Having independently reviewed the entire state court record, this Court finds nothing unreasonable in the state court's application of clearly established federal law or in the state court's determination of facts in light of the evidence. As explained by Respondent, Peavey's claim is nothing more than a disagreement with the trial court's resolution of conflicts of evidence and credibility choices. Accordingly, Peavey's claim does not warrant federal habeas relief.
CERTIFICATE OF APPEALABILITY
An appeal may not be taken to the court of appeals from a final order in a proceeding under § 2254 "unless a circuit justice or judge issues a certificate of appealability." 28 U.S.C. § 2253(c)(1)(A). Pursuant to Rule 11 of the Federal Rules Governing Section 2254 Proceedings, effective December 1, 2009, the district court must issue or deny a certificate of appealability when it enters a final order adverse to the applicant.
A certificate of appealability may issue only if a movant has made a substantial showing of the denial of a constitutional right. 28 U.S.C. § 2253(c)(2). The Supreme Court fully explained the requirement associated with a "substantial showing of the denial of a constitutional right" in Slack v.
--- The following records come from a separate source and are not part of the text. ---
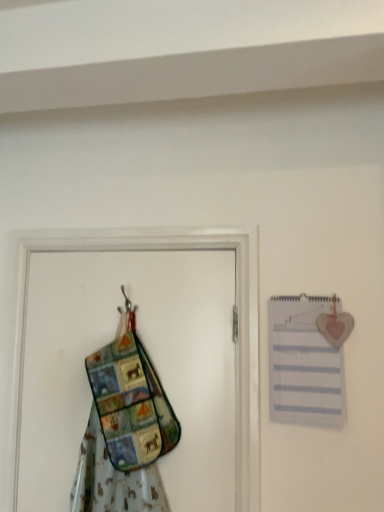
Question: Is multicolored fabric apron at left to the left or to the right of multicolored fabric screen door at left in the image?

Choices:
 (A) left
 (B) right

Answer: (B)

Question: Considering the positions of multicolored fabric apron at left and multicolored fabric screen door at left in the image, is multicolored fabric apron at left wider or thinner than multicolored fabric screen door at left?

Choices:
 (A) thin
 (B) wide

Answer: (B)

Question: Based on their relative distances, which object is farther from the white paper journal at upper right?

Choices:
 (A) multicolored fabric screen door at left
 (B) multicolored fabric apron at left

Answer: (B)

Question: Considering the real-world distances, which object is closest to the white paper journal at upper right?

Choices:
 (A) multicolored fabric screen door at left
 (B) multicolored fabric apron at left

Answer: (A)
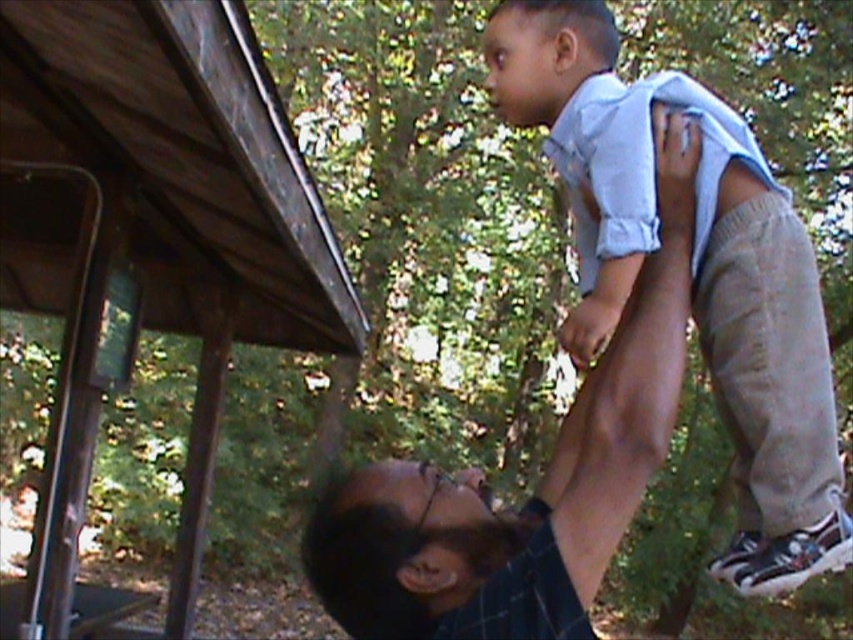
You are standing in the wooded area and want to approach the light blue shirt at upper right and the dark brown hair at upper center. Which one should you move toward first to reach the closer object?

You should move toward the light blue shirt at upper right first because it is closer to you than the dark brown hair at upper center.

You are standing at the wooden structure in the scene. There are two points marked in the image. Which point, point (732, 582) or point (532, 598), is located behind the other?

Point (732, 582) is behind point (532, 598).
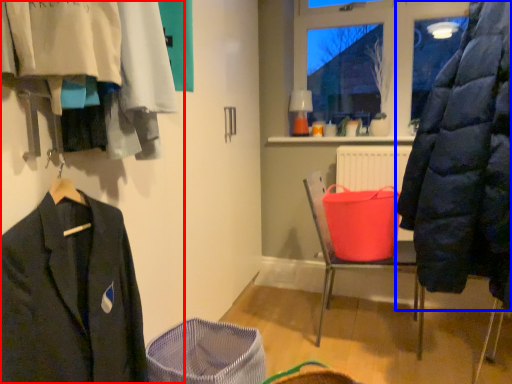
Question: Which of the following is the farthest to the observer, closet (highlighted by a red box) or coat (highlighted by a blue box)?

Choices:
 (A) closet
 (B) coat

Answer: (B)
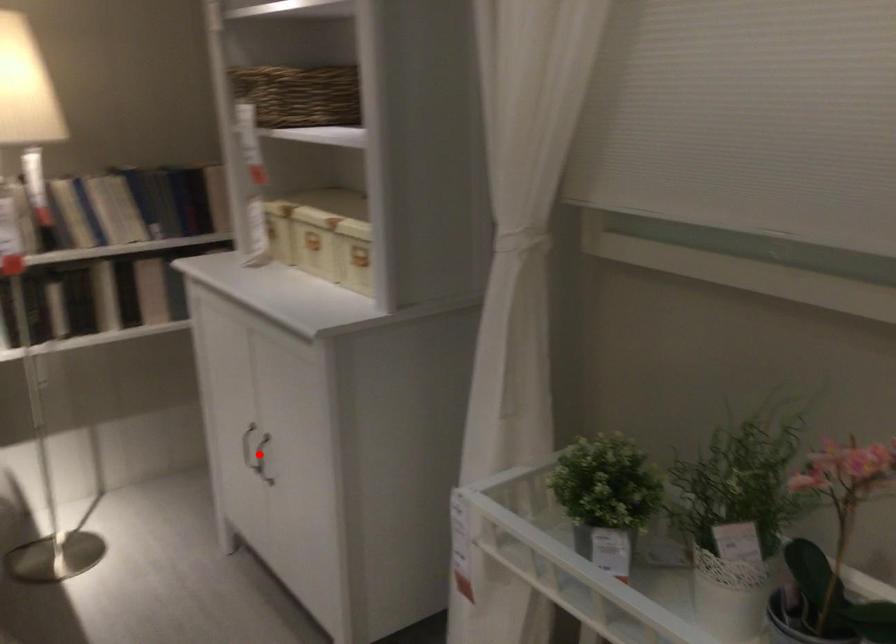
McDaniel, 529 U.S. 473, 484 (2000). In cases where a district court rejects a movant's constitutional claims on the merits, "the petitioner must demonstrate that reasonable jurists would find the district court's assessment of the constitutional claims debatable or wrong." Id. "When a district court denies a habeas petition on procedural grounds without reaching the petitioner's underlying constitutional claim, a COA should issue when the petitioner shows, at least, that jurists of reason would find it debatable whether the petition states a valid claim of the denial of a constitutional right and that jurists of reason would find it debatable whether the district court was correct in its procedural ruling." Id.
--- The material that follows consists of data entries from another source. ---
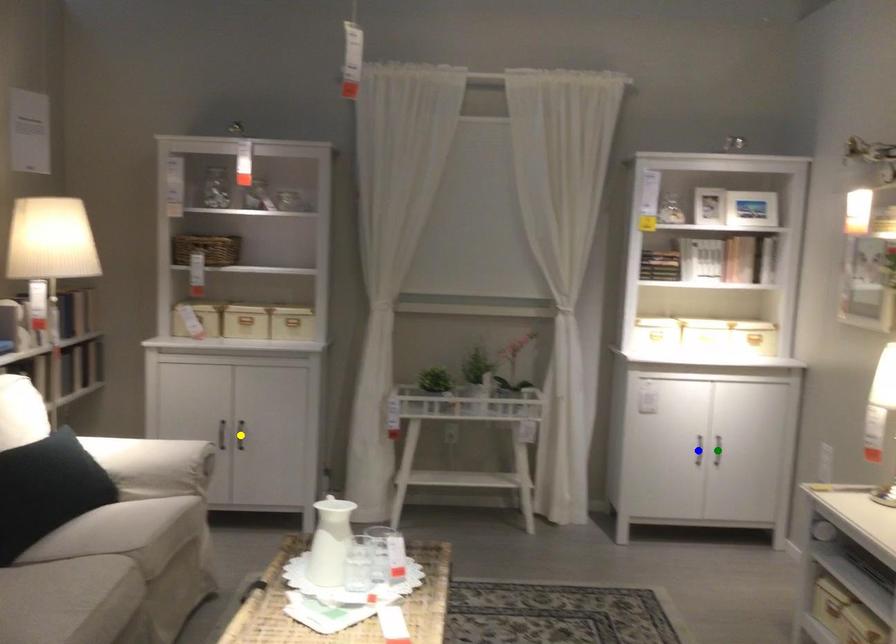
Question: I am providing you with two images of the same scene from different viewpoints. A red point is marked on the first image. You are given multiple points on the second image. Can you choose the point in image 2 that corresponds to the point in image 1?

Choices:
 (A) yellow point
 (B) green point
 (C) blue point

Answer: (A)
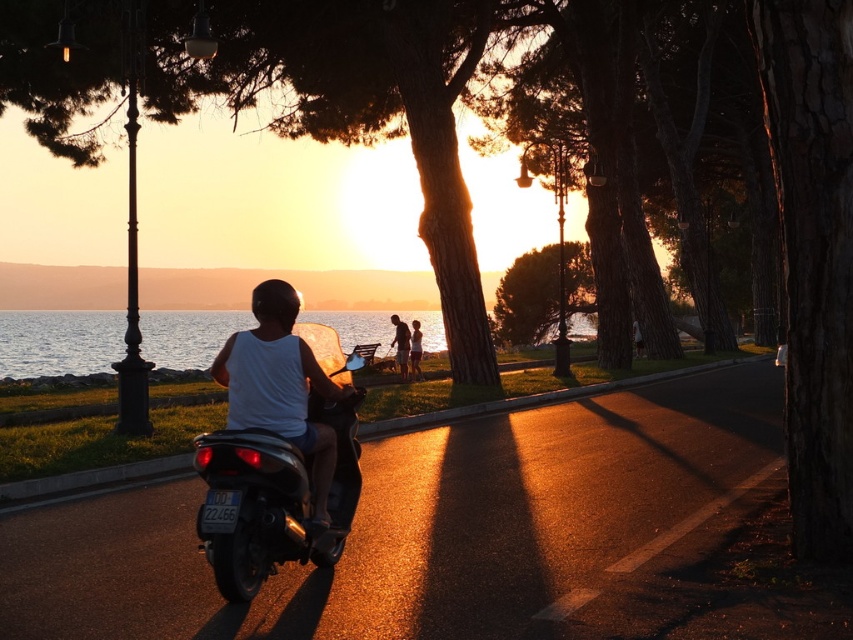
Where is `white matte tank top at center`? The image size is (853, 640). white matte tank top at center is located at coordinates (280, 385).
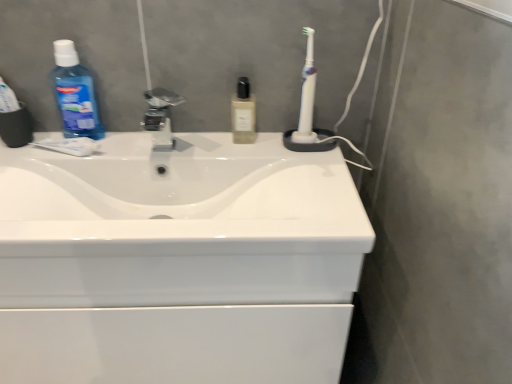
The width and height of the screenshot is (512, 384). What are the coordinates of `free location to the right of blue translucent mouthwash at left` in the screenshot? It's located at (144, 138).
In this case, reasonable jurists could not debate the denial of Peavey's § 2254 petition on substantive or procedural grounds, nor find the issues presented are adequate to deserve encouragement to proceed. Miller-El v. Cockrell, 537 U.S. 322, 327 (2003) (citing Slack, 529 U.S. at 484)). Thus, a certificate of appealability shall not issue.
Accordingly,
IT IS ORDERED that Petitioner Markum Woodrow Peavey's Petition for Writ of Habeas Corpus pursuant to 28 U.S.C. § 2254 [#1] is DENIED;
IT IS FURTHER ORDERED that a certificate of appealability is denied.
SIGNED this the 4th day of February 2016.